Education Programs Focus on Building Space Leaders of Tomorrow
Written by: developer
As big and exciting as the National Space Symposium is, many attendees don’t realize that there’s a parallel universe of educational activities going on throughout – and even after – the main event. Throughout the week, more than 100 teachers and administrators, 1,500 school children and about 200 college students benefited from the premier global gathering of the space community.
The Space Foundation’s education goals include helping teachers raise student proficiency in science, technology, engineering and mathematics (STEM) by offering compelling hands-on learning opportunities, to inspire children to pursue space careers and to help college students and graduates connect with real-world jobs.
Teachers Learn On Site and Take Back to the Classroom
On March 30, more than 80 Teacher Liaisons (nationally recognized educators who are passionate about space science) and a group of school administrators from all over the country participated in a space-related workshop that included a NASA spacesuit exercise and hands-on sessions where teachers experimented with space shuttle tethering, designed a Lunar Lander or designed a Lunar CRater Observation and Sensing Satellite (LCROSS). The workshops were designed so that teachers could immediately apply the concepts learned in their classrooms when they returned home.
The teachers heard from Lt. Gen. Eugene Tattini, USAF, (Retired), who is now serving as chief operating officer and deputy director of NASA’s Jet Propulsion Laboratory, about some of JPL’s upcoming missions and how they relate to education.
They were also treated to an informative (and hilarious) talk-show-format presentation called The Astronaut Show: Down to Earth with the Guys From Space featuring former NASA Astronauts Col. Frederick D. Gregory, USAF (Retired), and Dr. James F. Reilly, Air Force astronaut candidate Livingston L. Holder, Jr., and Moderator Iain Probert, Space Foundation Vice President of Education. Prompted by audience questions, Gregory shared his experiences of serving as the first African-American shuttle commander, Reilly talked about his 22-day underwater venture as a geologist and how it took him eight tries to get accepted as an astronaut candidate, and Holder explained how the Challenger accident changed the direction of NASA and therefore removed him from astronaut candidacy, but how he was ultimately responsible for the functioning toilet on the International Space Station.
Students Meet Astronauts; Tour Boeing Exhibit Center
On April 1, Colorado-area students got to experience the 25th National Space Symposium first-hand through four separate “Audience with an Astronaut” sessions, sponsored by the New Mexico Space Grant. Two groups of 3rd though 5th graders met with former NASA Astronaut Dr. James F. Reilly, Reilly and two more groups of 6th through 8th graders met with former NASA Astronaut William F. Readdy.

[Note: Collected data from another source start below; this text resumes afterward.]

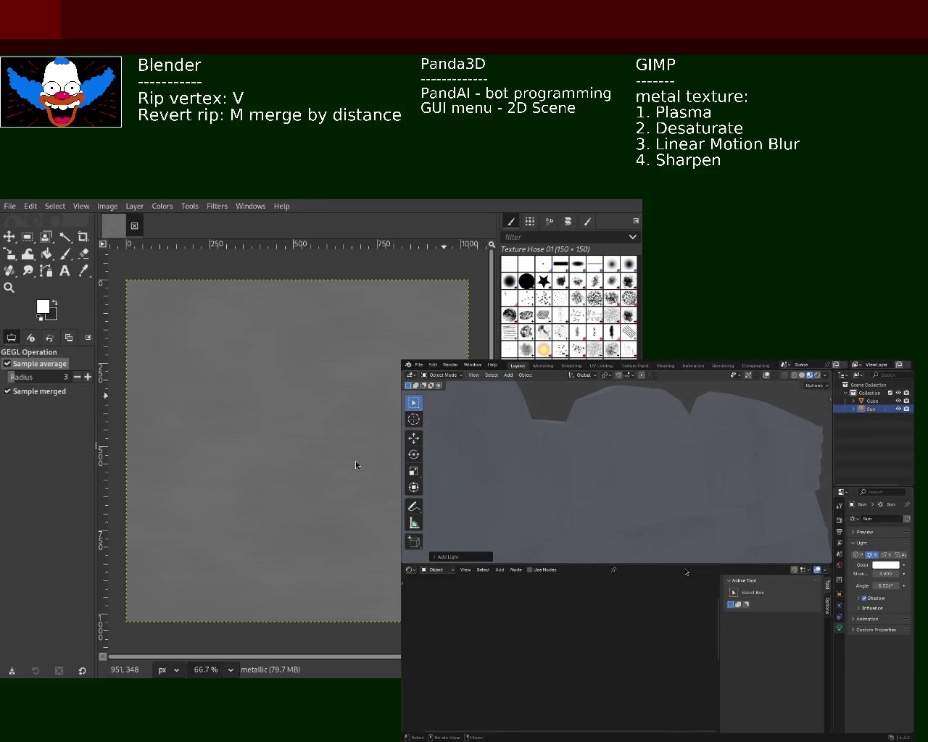
{"action": "left_click_drag", "start_coordinate": [683, 564], "coordinate": [683, 507]}
- Select the Cube, pan to its Ambient Occlusion, Principled BSDF and Mix Shader nodes, and disconnect the Mix Shader's lower input
{"action": "left_click", "coordinate": [872, 401]}
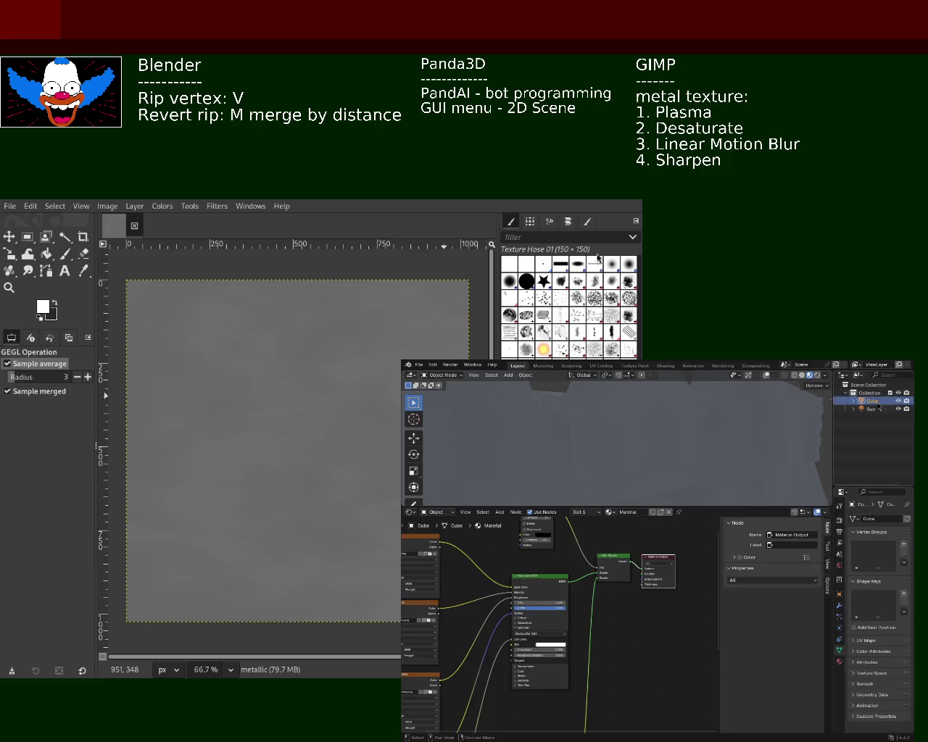
{"action": "scroll", "coordinate": [634, 573], "scroll_direction": "up", "scroll_amount": 4}
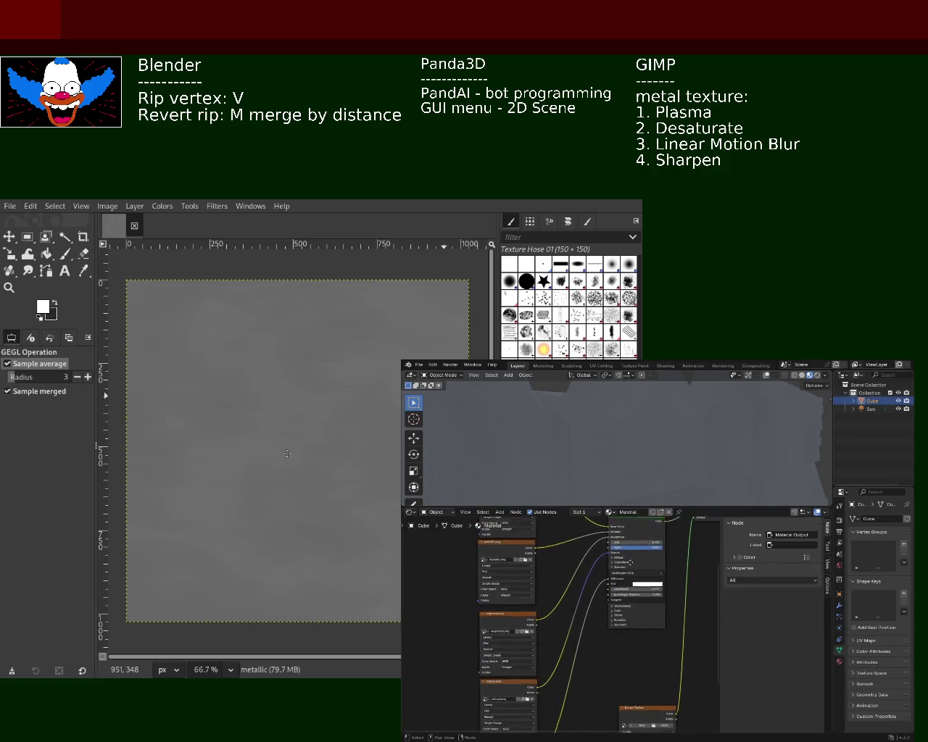
{"action": "middle_click_drag", "start_coordinate": [634, 572], "coordinate": [641, 522]}
{"action": "middle_click_drag", "start_coordinate": [601, 604], "coordinate": [605, 576]}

Later that day, high school students toured the Boeing Exhibit Center, stopping at 20 “destination” booths for in-depth presentations from company representatives and, in one case, a starring role in some local television coverage.

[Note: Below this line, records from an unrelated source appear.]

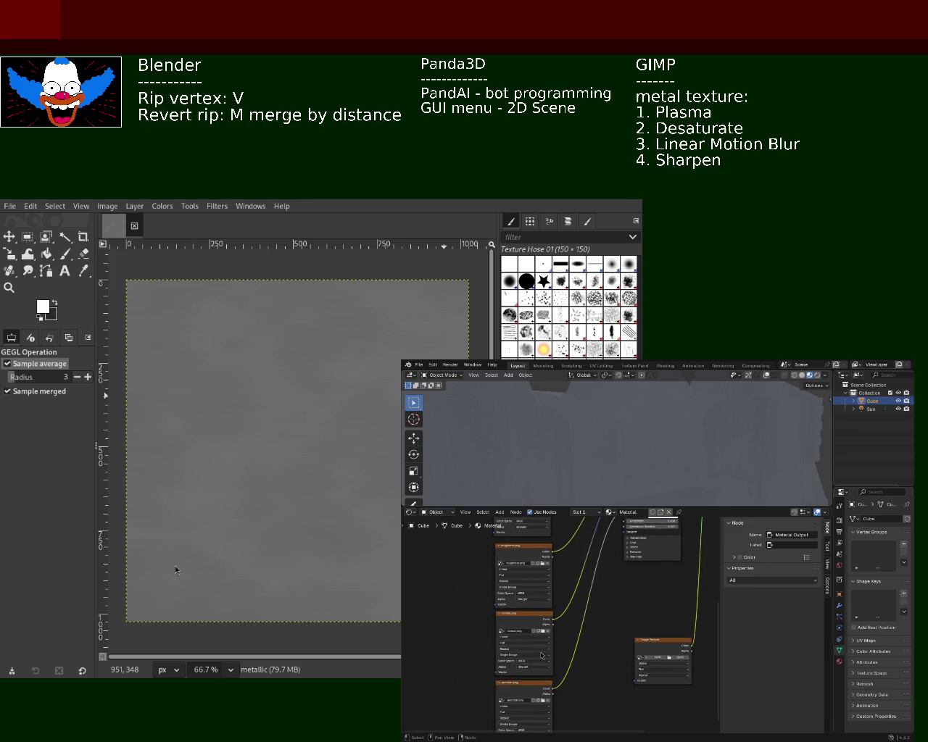
{"action": "mouse_move", "coordinate": [576, 574]}
{"action": "middle_mouse_down"}
{"action": "mouse_move", "coordinate": [564, 617]}
{"action": "mouse_move", "coordinate": [578, 659]}
{"action": "middle_mouse_up"}
{"action": "middle_click_drag", "start_coordinate": [577, 592], "coordinate": [577, 634]}
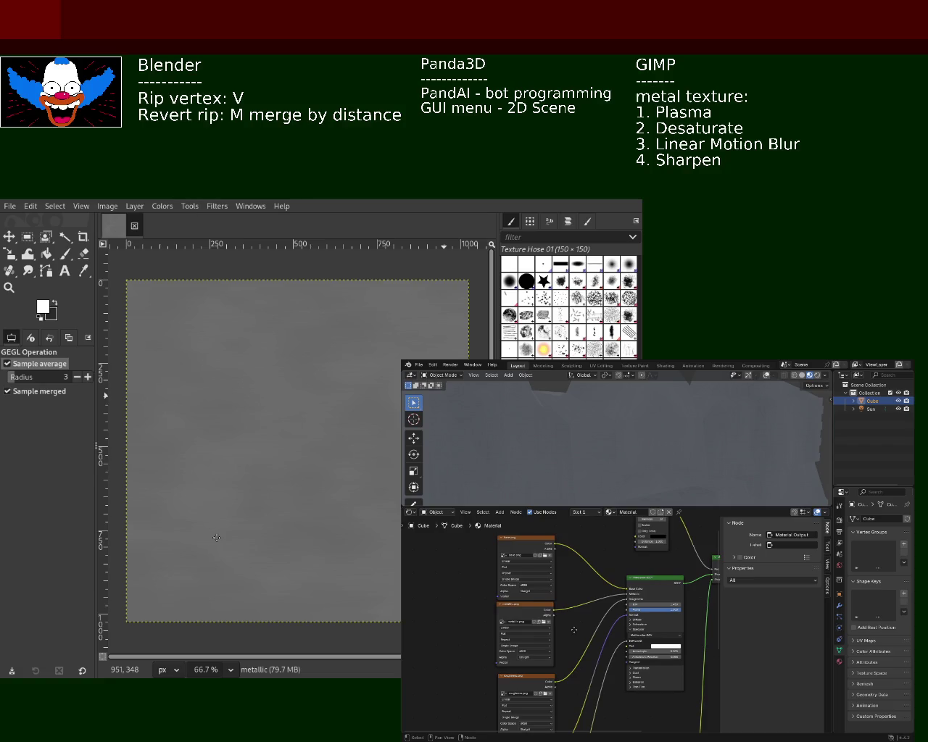
{"action": "mouse_move", "coordinate": [577, 571]}
{"action": "middle_mouse_down"}
{"action": "mouse_move", "coordinate": [545, 601]}
{"action": "mouse_move", "coordinate": [502, 615]}
{"action": "middle_mouse_up"}
{"action": "left_click_drag", "start_coordinate": [571, 568], "coordinate": [565, 568]}
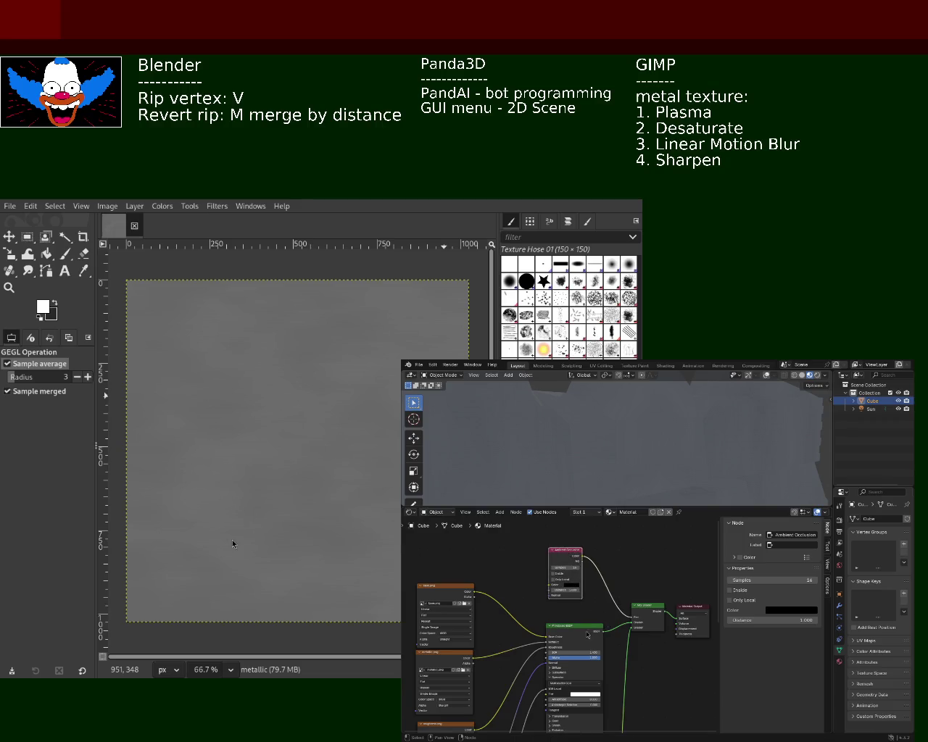
{"action": "left_click_drag", "start_coordinate": [589, 635], "coordinate": [603, 631]}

Career Fair Helps Students Connect with Space Companies Offering Real Jobs
On April 2, about 200 college students and transitioning military participated in a Space Career Fair where they heard from companies about how to land space jobs and were able to meet with and distribute resumes to 25 companies, many that were filling actual job openings across the country. During the event, they heard from Space Foundation Vice President – Washington Operations, Research and Amalysis and The Space Report 2009 Editor Marty Hauser about the outlook for space careers, from President of the International Space University Dr. Michael Simpson about specialized education programs to prepare for space careers, and from Private Space Explorer and Space Ambassador Anousheh Ansari, the first private female space traveler, about the importance of space in everyday life and about the importance of following your dreams.
Experienced Teacher Liaisons Stay Over for Field Trip to NOAA
As most symposium attendees were heading home on April 3, a group of about 20 experienced Teacher Liaisons and school administrations traveled with the Space Foundation to the National Oceanic and Atmospheric Administration facility in Boulder, Colo. Attendees toured the National Weather Service, where they learned about national weather forecasting; the Space Weather Prediction Center, where they saw how the center observes the sun for solar flares and coronal mass ejections that could harm communication satellites, GPS satellites, or the power grid; and Science on a Sphere, a six-foot-diameter sphere that has images projected on it from four different projectors to create spherical images of things such as the surface of planets, weather patterns around the world, or changes in water surface temperature from the mid-1800s to 2200.
This article is part of Space Watch: April 2009 (Volume: 8, Issue: 4).